Material for this task:
┄┄┄┄┄┄┄┄┄┄

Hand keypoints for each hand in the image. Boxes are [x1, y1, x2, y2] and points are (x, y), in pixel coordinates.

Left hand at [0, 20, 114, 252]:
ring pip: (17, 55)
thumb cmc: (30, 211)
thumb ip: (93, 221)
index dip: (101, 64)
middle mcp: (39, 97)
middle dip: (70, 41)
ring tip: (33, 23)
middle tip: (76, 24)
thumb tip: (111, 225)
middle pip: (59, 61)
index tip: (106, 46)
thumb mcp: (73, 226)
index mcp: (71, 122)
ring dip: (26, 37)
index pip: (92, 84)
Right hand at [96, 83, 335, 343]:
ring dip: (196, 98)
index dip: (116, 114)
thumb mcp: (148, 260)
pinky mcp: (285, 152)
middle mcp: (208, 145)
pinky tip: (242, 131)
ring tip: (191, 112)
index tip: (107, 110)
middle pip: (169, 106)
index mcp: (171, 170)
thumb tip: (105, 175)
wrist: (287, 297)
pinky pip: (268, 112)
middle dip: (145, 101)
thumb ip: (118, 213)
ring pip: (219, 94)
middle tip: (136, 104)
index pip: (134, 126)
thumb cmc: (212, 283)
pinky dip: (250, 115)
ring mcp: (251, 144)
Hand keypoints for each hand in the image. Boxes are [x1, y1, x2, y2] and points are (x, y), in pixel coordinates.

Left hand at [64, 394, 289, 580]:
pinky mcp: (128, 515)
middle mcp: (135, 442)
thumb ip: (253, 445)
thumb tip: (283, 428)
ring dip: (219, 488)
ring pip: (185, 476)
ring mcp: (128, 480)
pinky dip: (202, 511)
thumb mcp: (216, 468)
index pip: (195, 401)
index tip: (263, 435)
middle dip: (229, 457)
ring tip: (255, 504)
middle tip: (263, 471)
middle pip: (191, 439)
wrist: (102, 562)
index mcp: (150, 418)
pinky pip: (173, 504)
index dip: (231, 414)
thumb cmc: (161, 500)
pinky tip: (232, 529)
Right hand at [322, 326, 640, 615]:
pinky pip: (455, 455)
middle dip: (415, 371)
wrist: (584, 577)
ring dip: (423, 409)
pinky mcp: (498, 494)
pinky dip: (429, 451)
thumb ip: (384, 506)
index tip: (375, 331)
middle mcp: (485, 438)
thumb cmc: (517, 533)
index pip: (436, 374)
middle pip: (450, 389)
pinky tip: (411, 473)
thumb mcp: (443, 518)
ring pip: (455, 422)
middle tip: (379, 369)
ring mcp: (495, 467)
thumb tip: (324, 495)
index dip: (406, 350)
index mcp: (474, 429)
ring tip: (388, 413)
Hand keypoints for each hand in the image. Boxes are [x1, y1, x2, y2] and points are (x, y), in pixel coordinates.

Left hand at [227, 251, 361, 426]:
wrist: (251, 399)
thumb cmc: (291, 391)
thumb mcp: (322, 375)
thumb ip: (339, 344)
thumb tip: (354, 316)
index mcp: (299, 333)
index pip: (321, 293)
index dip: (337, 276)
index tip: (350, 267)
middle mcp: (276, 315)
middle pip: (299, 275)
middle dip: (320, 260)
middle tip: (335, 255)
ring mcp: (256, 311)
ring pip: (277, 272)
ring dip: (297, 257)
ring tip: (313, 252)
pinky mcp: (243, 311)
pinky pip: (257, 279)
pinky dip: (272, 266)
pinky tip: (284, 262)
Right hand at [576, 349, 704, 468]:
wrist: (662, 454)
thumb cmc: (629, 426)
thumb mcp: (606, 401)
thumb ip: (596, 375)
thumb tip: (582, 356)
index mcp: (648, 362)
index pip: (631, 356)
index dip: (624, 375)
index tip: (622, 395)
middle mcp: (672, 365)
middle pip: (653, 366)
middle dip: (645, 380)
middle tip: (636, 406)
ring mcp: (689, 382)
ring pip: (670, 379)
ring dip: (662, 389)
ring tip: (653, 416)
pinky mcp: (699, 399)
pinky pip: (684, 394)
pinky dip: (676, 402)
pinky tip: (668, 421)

┄┄┄┄┄┄┄┄┄┄

Only an exact copy of all the data will do as the answer.

Hand keypoints for each hand in the image. Boxes are [x1, y1, x2, y2] and points are (x, y), in pixel coordinates.

Left hand at [0, 20, 114, 252]:
ring pip: (17, 55)
thumb cmc: (30, 211)
thumb ip: (93, 221)
index dip: (101, 64)
middle mcp: (39, 97)
middle dip: (70, 41)
ring tip: (33, 23)
middle tip: (76, 24)
thumb tip: (111, 225)
middle pip: (59, 61)
index tip: (106, 46)
thumb mcp: (73, 226)
index mcp: (71, 122)
ring dip: (26, 37)
index pip: (92, 84)
Right hand at [96, 83, 335, 343]:
ring dip: (196, 98)
index dip: (116, 114)
thumb mcp: (148, 260)
pinky mcp: (285, 152)
middle mcp: (208, 145)
pinky tip: (242, 131)
ring tip: (191, 112)
index tip: (107, 110)
middle pip: (169, 106)
index mcp: (171, 170)
thumb tip: (105, 175)
wrist: (287, 297)
pinky pip: (268, 112)
middle dip: (145, 101)
thumb ip: (118, 213)
ring pip: (219, 94)
middle tip: (136, 104)
index pip: (134, 126)
thumb cmc: (212, 283)
pinky dip: (250, 115)
ring mcp: (251, 144)
Hand keypoints for each hand in the image. Boxes are [x1, y1, x2, y2] and points are (x, y), in pixel coordinates.

Left hand at [64, 394, 289, 580]:
pinky mcp: (128, 515)
middle mcp: (135, 442)
thumb ip: (253, 445)
thumb tip: (283, 428)
ring dip: (219, 488)
ring pip: (185, 476)
ring mcp: (128, 480)
pinky dip: (202, 511)
thumb mcp: (216, 468)
index pip: (195, 401)
index tip: (263, 435)
middle dip: (229, 457)
ring tip: (255, 504)
middle tip: (263, 471)
middle pip: (191, 439)
wrist: (102, 562)
index mcp: (150, 418)
pinky pip: (173, 504)
index dip: (231, 414)
thumb cmc: (161, 500)
pinky tip: (232, 529)
Right hand at [322, 326, 640, 615]:
pinky pip: (455, 455)
middle dip: (415, 371)
wrist: (584, 577)
ring dip: (423, 409)
pinky mcp: (498, 494)
pinky dip: (429, 451)
thumb ip: (384, 506)
index tip: (375, 331)
middle mcp: (485, 438)
thumb cmc: (517, 533)
index pip: (436, 374)
middle pip: (450, 389)
pinky tip: (411, 473)
thumb mcp: (443, 518)
ring pip: (455, 422)
middle tip: (379, 369)
ring mcp: (495, 467)
thumb tip: (324, 495)
index dip: (406, 350)
index mcp: (474, 429)
ring tip: (388, 413)
Hand keypoints for each hand in the image. Boxes are [x1, y1, x2, y2] and points are (x, y), in pixel coordinates.

Left hand at [227, 251, 361, 426]:
wrist: (251, 399)
thumb cmc: (291, 391)
thumb mcp: (322, 375)
thumb ip: (339, 344)
thumb tip: (354, 316)
index mcp: (299, 333)
index pip: (321, 293)
index dip: (337, 276)
index tip: (350, 267)
middle mcp: (276, 315)
middle pip: (299, 275)
middle dip: (320, 260)
middle tip: (335, 255)
ring mcp: (256, 311)
ring pip: (277, 272)
ring dip: (297, 257)
ring tip: (313, 252)
pinky mcp: (243, 311)
pinky pip: (257, 279)
pinky dip: (272, 266)
pinky tip: (284, 262)
Right hand at [576, 349, 704, 468]:
wrist: (662, 454)
thumb cmc: (629, 426)
thumb mcp: (606, 401)
thumb ip: (596, 375)
thumb tip: (582, 356)
index mcp: (648, 362)
index pip: (631, 356)
index dip: (624, 375)
index tip: (622, 395)
middle mcp: (672, 365)
middle pip: (653, 366)
middle dip: (645, 380)
middle tip: (636, 406)
ring mcp: (689, 382)
ring pip: (670, 379)
ring dip: (662, 389)
ring tip: (653, 416)
pinky mcp: (699, 399)
pinky pip: (684, 394)
pinky dip: (676, 402)
pinky tip: (668, 421)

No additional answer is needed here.